WORK TASK
All records are to be transcribed in full; any pictures among them are to be skipped.

Extracted page text data
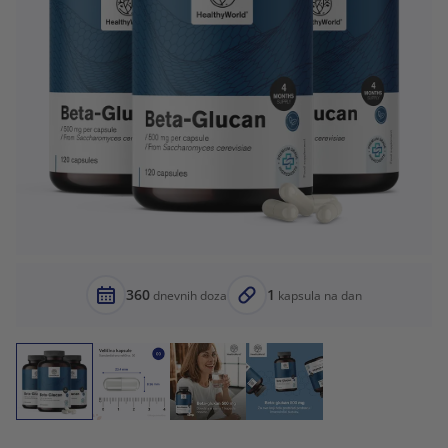
360
1
dnevnih doza
kapsula na dan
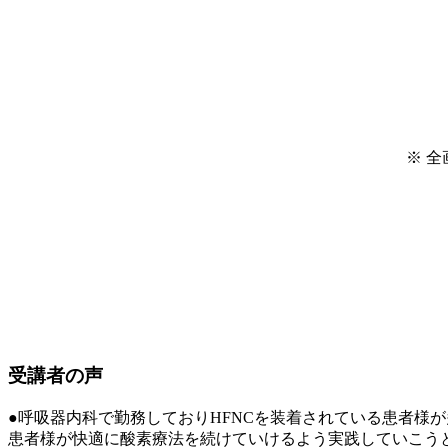
※ 
受講者の声
●呼吸器内科で勤務しておりHFNCを装着されている患者様
患者様が快適に酸素療法を続けていけるよう実践していこう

ANSWER FOR THE TASK
360
1
dnevnih doza
kapsula na dan
※ 
受講者の声
●呼吸器内科で勤務しておりHFNCを装着されている患者様
患者様が快適に酸素療法を続けていけるよう実践していこう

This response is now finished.